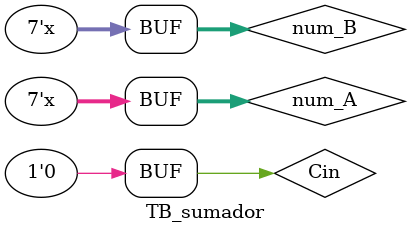
<source format=v>
`timescale 1ns / 1ps


module TB_sumador(

    );
    
    // inputs
    reg Cin;
    reg [6:0] num_A, num_B;
    
    //outputs
    wire [7:0] num_sum;
    wire Cout;
    
    // instantiate
    Comp_Sum_8_Bits sumador(
        .Cin(Cin),
        .num_A(num_A),
        .num_B(num_B),
        .num_sum(num_sum),
        .Cout(COut)
    );
    
    // stimulus
    initial begin
        Cin = 0;
        num_A = 0000000;
        num_B = 0000000;
    end
    
    always #1 num_A[0] = ~num_A[0];
    always #2 num_A[1] = ~num_A[1];
    always #4 num_A[2] = ~num_A[2];
    always #8 num_A[3] = ~num_A[3];
    always #16 num_A[4] = ~num_A[4];
    always #32 num_A[5] = ~num_A[5];
    always #64 num_A[6] = ~num_A[6];
    
    always #128 num_B[0] = ~num_B[0];
    always #256 num_B[1] = ~num_B[1];
    always #512 num_B[2] = ~num_B[2];
    always #1024 num_B[3] = ~num_B[3];
    always #2048 num_B[4] = ~num_B[4];
    always #4096 num_B[5] = ~num_B[5];
    always #8192 num_B[6] = ~num_B[6];
    
endmodule

</source>
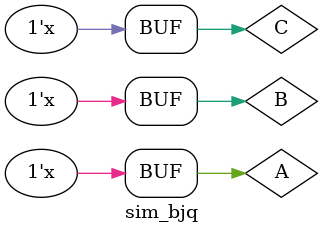
<source format=v>
`timescale 1ns / 1ps


module sim_bjq( );
    reg A, B, C;
    wire Out;
    bjq u1(A, B, C, Out);
    initial
        begin
            A = 0; B = 0; C = 0;
        end
    always #10 {A, B, C} = {A, B, C} + 1; 
endmodule

</source>
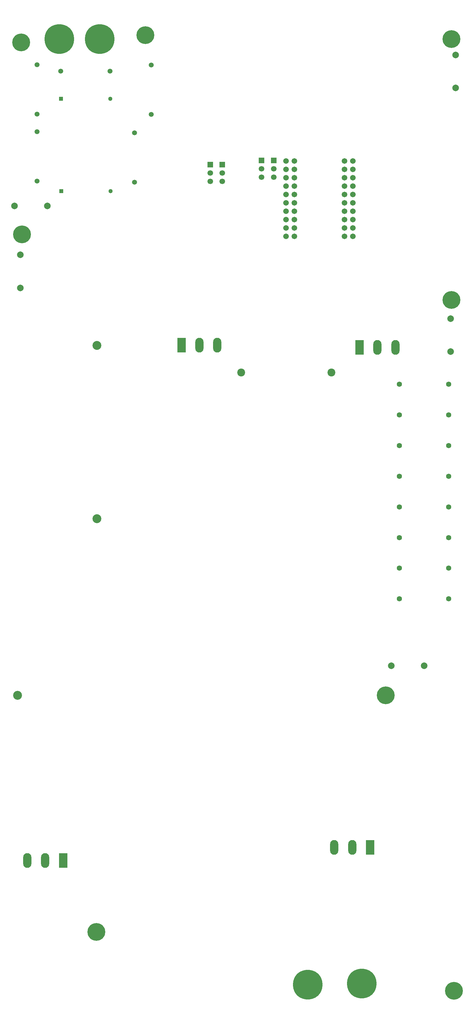
<source format=gbs>
G04 #@! TF.GenerationSoftware,KiCad,Pcbnew,9.0.3*
G04 #@! TF.CreationDate,2025-10-12T10:39:54+02:00*
G04 #@! TF.ProjectId,LLC_DCDC_V5,4c4c435f-4443-4444-935f-56352e6b6963,rev?*
G04 #@! TF.SameCoordinates,Original*
G04 #@! TF.FileFunction,Soldermask,Bot*
G04 #@! TF.FilePolarity,Negative*
%FSLAX46Y46*%
G04 Gerber Fmt 4.6, Leading zero omitted, Abs format (unit mm)*
G04 Created by KiCad (PCBNEW 9.0.3) date 2025-10-12 10:39:54*
%MOMM*%
%LPD*%
G01*
G04 APERTURE LIST*
%ADD10C,2.700000*%
%ADD11C,1.500000*%
%ADD12R,1.300000X1.300000*%
%ADD13C,1.300000*%
%ADD14C,0.800000*%
%ADD15C,5.400000*%
%ADD16R,2.500000X4.500000*%
%ADD17O,2.500000X4.500000*%
%ADD18C,2.000000*%
%ADD19C,1.604000*%
%ADD20R,1.700000X1.700000*%
%ADD21C,1.700000*%
%ADD22C,0.900000*%
%ADD23C,9.000000*%
%ADD24C,2.400000*%
%ADD25C,1.712000*%
G04 APERTURE END LIST*
D10*
X80540000Y-256790000D03*
X104730000Y-150620000D03*
X104730000Y-203210000D03*
D11*
X108670000Y-67345000D03*
X93670000Y-67345000D03*
D12*
X93800000Y-75785000D03*
D13*
X108800000Y-75785000D03*
D14*
X79605000Y-58660000D03*
X80198109Y-57228109D03*
X80198109Y-60091891D03*
X81630000Y-56635000D03*
D15*
X81630000Y-58660000D03*
D14*
X81630000Y-60685000D03*
X83061891Y-57228109D03*
X83061891Y-60091891D03*
X83655000Y-58660000D03*
X117425000Y-56465000D03*
X118018109Y-55033109D03*
X118018109Y-57896891D03*
X119450000Y-54440000D03*
D15*
X119450000Y-56465000D03*
D14*
X119450000Y-58490000D03*
X120881891Y-55033109D03*
X120881891Y-57896891D03*
X121475000Y-56465000D03*
D16*
X184540000Y-151165000D03*
D17*
X189990000Y-151165000D03*
X195440000Y-151165000D03*
D18*
X79670000Y-108310000D03*
X89670000Y-108310000D03*
D19*
X196670000Y-208899286D03*
X211670000Y-208899286D03*
D20*
X139190000Y-95712500D03*
D21*
X139190000Y-98252500D03*
X139190000Y-100792500D03*
D11*
X116170000Y-101075000D03*
X116170000Y-86075000D03*
D14*
X210485000Y-57645000D03*
X211078109Y-56213109D03*
X211078109Y-59076891D03*
X212510000Y-55620000D03*
D15*
X212510000Y-57645000D03*
D14*
X212510000Y-59670000D03*
X213941891Y-56213109D03*
X213941891Y-59076891D03*
X214535000Y-57645000D03*
D19*
X196670000Y-171687857D03*
X211670000Y-171687857D03*
X196670000Y-190293571D03*
X211670000Y-190293571D03*
D16*
X187760000Y-302950000D03*
D17*
X182310000Y-302950000D03*
X176860000Y-302950000D03*
D19*
X196670000Y-199596429D03*
X211670000Y-199596429D03*
D14*
X190495000Y-256790000D03*
X191088109Y-255358109D03*
X191088109Y-258221891D03*
X192520000Y-254765000D03*
D15*
X192520000Y-256790000D03*
D14*
X192520000Y-258815000D03*
X193951891Y-255358109D03*
X193951891Y-258221891D03*
X194545000Y-256790000D03*
D20*
X154710000Y-94492500D03*
D21*
X154710000Y-97032500D03*
X154710000Y-99572500D03*
D22*
X89903000Y-57660000D03*
X90891515Y-55273515D03*
X90891515Y-60046485D03*
X93278000Y-54285000D03*
D23*
X93278000Y-57660000D03*
D22*
X93278000Y-61035000D03*
X95664485Y-55273515D03*
X95664485Y-60046485D03*
X96653000Y-57660000D03*
D19*
X196670000Y-227505000D03*
X211670000Y-227505000D03*
D18*
X81450000Y-123120000D03*
X81450000Y-133120000D03*
D19*
X196670000Y-162385000D03*
X211670000Y-162385000D03*
D24*
X148530000Y-158795000D03*
X176030000Y-158795000D03*
D18*
X212210000Y-142455000D03*
X212210000Y-152455000D03*
D14*
X102485000Y-328540000D03*
X103078109Y-327108109D03*
X103078109Y-329971891D03*
X104510000Y-326515000D03*
D15*
X104510000Y-328540000D03*
D14*
X104510000Y-330565000D03*
X105941891Y-327108109D03*
X105941891Y-329971891D03*
X106535000Y-328540000D03*
D16*
X130410000Y-150475000D03*
D17*
X135860000Y-150475000D03*
X141310000Y-150475000D03*
D18*
X213770000Y-62495000D03*
X213770000Y-72495000D03*
D11*
X121200000Y-65515000D03*
X121200000Y-80515000D03*
D22*
X181845000Y-344200000D03*
X182833515Y-341813515D03*
X182833515Y-346586485D03*
X185220000Y-340825000D03*
D23*
X185220000Y-344200000D03*
D22*
X185220000Y-347575000D03*
X187606485Y-341813515D03*
X187606485Y-346586485D03*
X188595000Y-344200000D03*
D16*
X94440000Y-306910000D03*
D17*
X88990000Y-306910000D03*
X83540000Y-306910000D03*
D14*
X210485000Y-136775000D03*
X211078109Y-135343109D03*
X211078109Y-138206891D03*
X212510000Y-134750000D03*
D15*
X212510000Y-136775000D03*
D14*
X212510000Y-138800000D03*
X213941891Y-135343109D03*
X213941891Y-138206891D03*
X214535000Y-136775000D03*
D11*
X86474000Y-85727000D03*
X86474000Y-100727000D03*
D12*
X93890000Y-103785000D03*
D13*
X108890000Y-103785000D03*
D25*
X162150000Y-94635000D03*
X162150000Y-97175000D03*
X162150000Y-99715000D03*
X162150000Y-102255000D03*
X162150000Y-104795000D03*
X162150000Y-107335000D03*
X162150000Y-109875000D03*
X162150000Y-112415000D03*
X162150000Y-114955000D03*
X162150000Y-117495000D03*
X164690000Y-94635000D03*
X164690000Y-97175000D03*
X164690000Y-99715000D03*
X164690000Y-102255000D03*
X164690000Y-104795000D03*
X164690000Y-107335000D03*
X164690000Y-109875000D03*
X164690000Y-112415000D03*
X164690000Y-114955000D03*
X164690000Y-117495000D03*
X179930000Y-94635000D03*
X179930000Y-97175000D03*
X179930000Y-99715000D03*
X179930000Y-102255000D03*
X179930000Y-104795000D03*
X179930000Y-107335000D03*
X179930000Y-109875000D03*
X179930000Y-112415000D03*
X179930000Y-114955000D03*
X179930000Y-117495000D03*
X182470000Y-94635000D03*
X182470000Y-97175000D03*
X182470000Y-99715000D03*
X182470000Y-102255000D03*
X182470000Y-104795000D03*
X182470000Y-107335000D03*
X182470000Y-109875000D03*
X182470000Y-112415000D03*
X182470000Y-114955000D03*
X182470000Y-117495000D03*
D19*
X196670000Y-180990714D03*
X211670000Y-180990714D03*
D22*
X102149000Y-57660000D03*
X103137515Y-55273515D03*
X103137515Y-60046485D03*
X105524000Y-54285000D03*
D23*
X105524000Y-57660000D03*
D22*
X105524000Y-61035000D03*
X107910485Y-55273515D03*
X107910485Y-60046485D03*
X108899000Y-57660000D03*
D11*
X86474000Y-80400000D03*
X86474000Y-65400000D03*
D22*
X165411485Y-344586485D03*
X166400000Y-342200000D03*
X166400000Y-346972970D03*
X168786485Y-341211485D03*
D23*
X168786485Y-344586485D03*
D22*
X168786485Y-347961485D03*
X171172970Y-342200000D03*
X171172970Y-346972970D03*
X172161485Y-344586485D03*
D14*
X211236891Y-346411891D03*
X211830000Y-344980000D03*
X211830000Y-347843782D03*
X213261891Y-344386891D03*
D15*
X213261891Y-346411891D03*
D14*
X213261891Y-348436891D03*
X214693782Y-344980000D03*
X214693782Y-347843782D03*
X215286891Y-346411891D03*
X79935000Y-116880000D03*
X80528109Y-115448109D03*
X80528109Y-118311891D03*
X81960000Y-114855000D03*
D15*
X81960000Y-116880000D03*
D14*
X81960000Y-118905000D03*
X83391891Y-115448109D03*
X83391891Y-118311891D03*
X83985000Y-116880000D03*
D20*
X158460000Y-94492500D03*
D21*
X158460000Y-97032500D03*
X158460000Y-99572500D03*
D20*
X142830000Y-95712500D03*
D21*
X142830000Y-98252500D03*
X142830000Y-100792500D03*
D19*
X196670000Y-218202143D03*
X211670000Y-218202143D03*
D18*
X194180000Y-247760000D03*
X204180000Y-247760000D03*
M02*

</source>
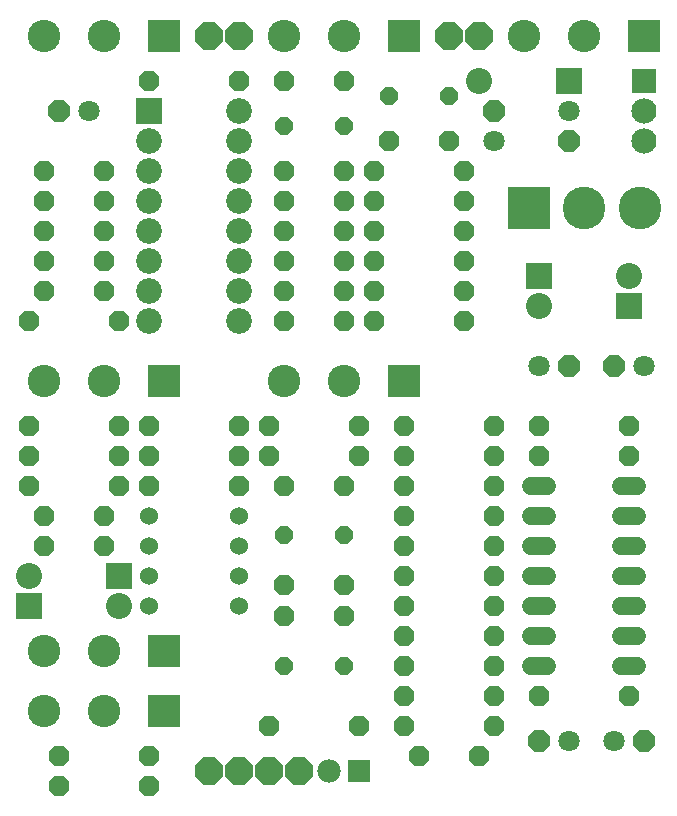
<source format=gbr>
G04 EAGLE Gerber RS-274X export*
G75*
%MOMM*%
%FSLAX34Y34*%
%LPD*%
%INSoldermask Top*%
%IPPOS*%
%AMOC8*
5,1,8,0,0,1.08239X$1,22.5*%
G01*
%ADD10P,2.556822X8X22.500000*%
%ADD11P,1.869504X8X202.500000*%
%ADD12P,1.869504X8X22.500000*%
%ADD13P,1.649562X8X22.500000*%
%ADD14P,1.951982X8X22.500000*%
%ADD15C,1.803400*%
%ADD16P,1.951982X8X202.500000*%
%ADD17P,1.649562X8X202.500000*%
%ADD18P,1.951982X8X292.500000*%
%ADD19P,1.951982X8X112.500000*%
%ADD20C,2.203200*%
%ADD21R,2.203200X2.203200*%
%ADD22C,1.981200*%
%ADD23R,1.981200X1.981200*%
%ADD24R,2.743200X2.743200*%
%ADD25C,2.743200*%
%ADD26C,1.524000*%
%ADD27R,2.184400X2.184400*%
%ADD28C,2.184400*%
%ADD29R,2.133600X2.133600*%
%ADD30C,2.133600*%
%ADD31R,3.619200X3.619200*%
%ADD32C,3.619200*%
%ADD33C,1.524000*%


D10*
X381000Y635000D03*
D11*
X88900Y203200D03*
X38100Y203200D03*
X406400Y25400D03*
X355600Y25400D03*
X292100Y469900D03*
X241300Y469900D03*
D12*
X241300Y520700D03*
X292100Y520700D03*
X241300Y495300D03*
X292100Y495300D03*
X241300Y419100D03*
X292100Y419100D03*
X241300Y393700D03*
X292100Y393700D03*
D13*
X241300Y558800D03*
X292100Y558800D03*
D12*
X241300Y444500D03*
X292100Y444500D03*
D14*
X546100Y38100D03*
D15*
X520700Y38100D03*
D16*
X457200Y38100D03*
D15*
X482600Y38100D03*
D11*
X88900Y228600D03*
X38100Y228600D03*
D12*
X241300Y596900D03*
X292100Y596900D03*
X330200Y546100D03*
X381000Y546100D03*
D13*
X330200Y584200D03*
X381000Y584200D03*
D12*
X241300Y170180D03*
X292100Y170180D03*
X38100Y419100D03*
X88900Y419100D03*
D11*
X88900Y444500D03*
X38100Y444500D03*
D14*
X482600Y355600D03*
D15*
X457200Y355600D03*
D17*
X292100Y212090D03*
X241300Y212090D03*
D11*
X292100Y143510D03*
X241300Y143510D03*
D13*
X241300Y101600D03*
X292100Y101600D03*
D18*
X482600Y546100D03*
D15*
X482600Y571500D03*
D16*
X520700Y355600D03*
D15*
X546100Y355600D03*
D12*
X38100Y520700D03*
X88900Y520700D03*
D16*
X50800Y571500D03*
D15*
X76200Y571500D03*
D19*
X419100Y571500D03*
D15*
X419100Y546100D03*
D12*
X38100Y495300D03*
X88900Y495300D03*
X38100Y469900D03*
X88900Y469900D03*
D20*
X406400Y596900D03*
D21*
X482600Y596900D03*
D22*
X279400Y12700D03*
D23*
X304800Y12700D03*
D20*
X25400Y177800D03*
D21*
X101600Y177800D03*
D20*
X101600Y152400D03*
D21*
X25400Y152400D03*
D20*
X533400Y431800D03*
D21*
X457200Y431800D03*
D20*
X457200Y406400D03*
D21*
X533400Y406400D03*
D24*
X546100Y635000D03*
D25*
X495300Y635000D03*
X444500Y635000D03*
D24*
X342900Y635000D03*
D25*
X292100Y635000D03*
X241300Y635000D03*
D10*
X177800Y635000D03*
X203200Y635000D03*
X406400Y635000D03*
D26*
X127000Y228600D03*
X127000Y203200D03*
X203200Y203200D03*
X203200Y228600D03*
X127000Y177800D03*
X127000Y152400D03*
X203200Y177800D03*
X203200Y152400D03*
D27*
X127000Y571500D03*
D28*
X127000Y546100D03*
X127000Y520700D03*
X127000Y495300D03*
X127000Y469900D03*
X127000Y444500D03*
X127000Y419100D03*
X127000Y393700D03*
X203200Y393700D03*
X203200Y419100D03*
X203200Y444500D03*
X203200Y469900D03*
X203200Y495300D03*
X203200Y520700D03*
X203200Y546100D03*
X203200Y571500D03*
D10*
X177800Y12700D03*
X203200Y12700D03*
D24*
X342900Y342900D03*
D25*
X292100Y342900D03*
X241300Y342900D03*
D10*
X254000Y12700D03*
D11*
X419100Y76200D03*
X342900Y76200D03*
X533400Y76200D03*
X457200Y76200D03*
X419100Y127000D03*
X342900Y127000D03*
D12*
X317500Y495300D03*
X393700Y495300D03*
X317500Y469900D03*
X393700Y469900D03*
X317500Y444500D03*
X393700Y444500D03*
X317500Y419100D03*
X393700Y419100D03*
X317500Y393700D03*
X393700Y393700D03*
X342900Y254000D03*
X419100Y254000D03*
X317500Y520700D03*
X393700Y520700D03*
X127000Y254000D03*
X203200Y254000D03*
D11*
X101600Y279400D03*
X25400Y279400D03*
D12*
X342900Y304800D03*
X419100Y304800D03*
X342900Y279400D03*
X419100Y279400D03*
D11*
X304800Y304800D03*
X228600Y304800D03*
D12*
X457200Y279400D03*
X533400Y279400D03*
X25400Y393700D03*
X101600Y393700D03*
D11*
X203200Y279400D03*
X127000Y279400D03*
D12*
X457200Y304800D03*
X533400Y304800D03*
X127000Y304800D03*
X203200Y304800D03*
X228600Y279400D03*
X304800Y279400D03*
D11*
X419100Y101600D03*
X342900Y101600D03*
X419100Y50800D03*
X342900Y50800D03*
D12*
X25400Y254000D03*
X101600Y254000D03*
X342900Y228600D03*
X419100Y228600D03*
D11*
X419100Y203200D03*
X342900Y203200D03*
D12*
X127000Y596900D03*
X203200Y596900D03*
X342900Y177800D03*
X419100Y177800D03*
D11*
X419100Y152400D03*
X342900Y152400D03*
D29*
X546100Y596900D03*
D30*
X546100Y571500D03*
X546100Y546100D03*
D31*
X448310Y488950D03*
D32*
X495300Y488950D03*
X542290Y488950D03*
D10*
X228600Y12700D03*
D24*
X139700Y635000D03*
D25*
X88900Y635000D03*
X38100Y635000D03*
D24*
X139700Y342900D03*
D25*
X88900Y342900D03*
X38100Y342900D03*
D33*
X450596Y254000D02*
X463804Y254000D01*
X463804Y228600D02*
X450596Y228600D01*
X450596Y101600D02*
X463804Y101600D01*
X526796Y101600D02*
X540004Y101600D01*
X463804Y203200D02*
X450596Y203200D01*
X450596Y177800D02*
X463804Y177800D01*
X463804Y127000D02*
X450596Y127000D01*
X450596Y152400D02*
X463804Y152400D01*
X526796Y127000D02*
X540004Y127000D01*
X540004Y152400D02*
X526796Y152400D01*
X526796Y177800D02*
X540004Y177800D01*
X540004Y203200D02*
X526796Y203200D01*
X526796Y228600D02*
X540004Y228600D01*
X540004Y254000D02*
X526796Y254000D01*
D11*
X101600Y304800D03*
X25400Y304800D03*
X292100Y254000D03*
X241300Y254000D03*
D24*
X139700Y63500D03*
D25*
X88900Y63500D03*
X38100Y63500D03*
D24*
X139700Y114300D03*
D25*
X88900Y114300D03*
X38100Y114300D03*
D12*
X50800Y0D03*
X127000Y0D03*
X228600Y50800D03*
X304800Y50800D03*
D11*
X127000Y25400D03*
X50800Y25400D03*
M02*

</source>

— WHAT YOU HAVE TO DO —
I need every line of the data that has the word "format"; please list them.

— TASK SOLUTION —
<source format=v>
<source format=v>
<source format=gbs>
G04 Gerber Fmt 4.6, Leading zero omitted, Abs format (unit mm)*
<source format=gbr>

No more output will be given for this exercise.